▶ _Prompt_:
In the abstract below, which system was used to generate mice with a nervous system-specific c-fos knock-out?

Fleischmann, A., Hvalby, Ø., Jensen, V., Strekalova, T., Zacher, C., Layer, L., et al. (2003). Impaired long-term memory and NR2A-type NMDA receptor-dependent synaptic plasticity in mice lacking c-Fos in the CNS. The Journal of Neuroscience: the Official Journal of the Society for Neuroscience, 23(27), 9116-9122. Retrieved from http://www.ncbi.nlm.nih.gov/pubmed/14534245.

Cite as: https://hdl.handle.net/11858/00-001M-0000-0029-B537-5

Abstract

The immediate early gene c-fos is part of the activator protein-1 transcription factor and has been postulated to participate in the molecular mechanisms of learning and memory. To test this hypothesis in vivo, we generated mice with a nervous system-specific c-fos knock-out using the Cre-loxP system. Adult mice lacking c-Fos in the CNS (c-fosDeltaCNS) showed normal general and emotional behavior but were specifically impaired in hippocampus-dependent spatial and associative learning tasks. These learning deficits correlated with a reduction of long-term potentiation (LTP) in hippocampal CA3-CA1 synapses. The magnitude of LTP was restored by a repeated tetanization procedure, suggesting impaired LTP induction in c-fosDeltaCNS mice. This rescue was blocked by a selective inhibitor of NR2B-type NMDA receptors. This blockade was compensated in wild-type mice by NR2A-type NMDA receptor-activated signaling pathways, thus indicating that these pathways are compromised in c-fosDeltaCNS mice. In summary, our data suggest a role for c-Fos in hippocampus-dependent learning and memory as well as in NMDA receptor-dependent LTP formation.

▶ _Dataset entries_:
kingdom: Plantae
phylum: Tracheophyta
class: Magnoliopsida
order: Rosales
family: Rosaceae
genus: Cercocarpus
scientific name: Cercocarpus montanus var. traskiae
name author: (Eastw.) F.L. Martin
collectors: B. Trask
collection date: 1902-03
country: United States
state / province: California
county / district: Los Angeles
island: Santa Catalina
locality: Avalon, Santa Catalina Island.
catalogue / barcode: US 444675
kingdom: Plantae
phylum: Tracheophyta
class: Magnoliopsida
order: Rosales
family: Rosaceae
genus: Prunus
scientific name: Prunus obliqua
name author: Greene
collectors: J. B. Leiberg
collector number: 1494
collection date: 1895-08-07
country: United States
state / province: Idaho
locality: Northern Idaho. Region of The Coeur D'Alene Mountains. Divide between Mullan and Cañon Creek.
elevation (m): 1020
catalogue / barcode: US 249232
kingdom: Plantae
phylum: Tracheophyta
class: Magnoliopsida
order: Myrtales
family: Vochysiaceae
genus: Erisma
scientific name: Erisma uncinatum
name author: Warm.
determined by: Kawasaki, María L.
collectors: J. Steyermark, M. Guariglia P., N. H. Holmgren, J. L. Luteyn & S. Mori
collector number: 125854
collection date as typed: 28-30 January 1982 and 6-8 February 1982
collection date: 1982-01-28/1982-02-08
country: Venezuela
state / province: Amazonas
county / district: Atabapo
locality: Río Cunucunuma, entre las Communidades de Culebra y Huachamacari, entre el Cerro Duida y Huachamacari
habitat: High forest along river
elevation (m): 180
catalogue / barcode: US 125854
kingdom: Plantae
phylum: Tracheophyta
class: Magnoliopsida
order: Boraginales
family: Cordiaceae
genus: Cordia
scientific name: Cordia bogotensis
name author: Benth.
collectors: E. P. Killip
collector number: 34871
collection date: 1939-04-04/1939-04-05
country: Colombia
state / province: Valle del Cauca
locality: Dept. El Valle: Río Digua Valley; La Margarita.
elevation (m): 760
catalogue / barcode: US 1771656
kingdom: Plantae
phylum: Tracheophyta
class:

▶ _Exercise solution_:
The Cre-loxP system.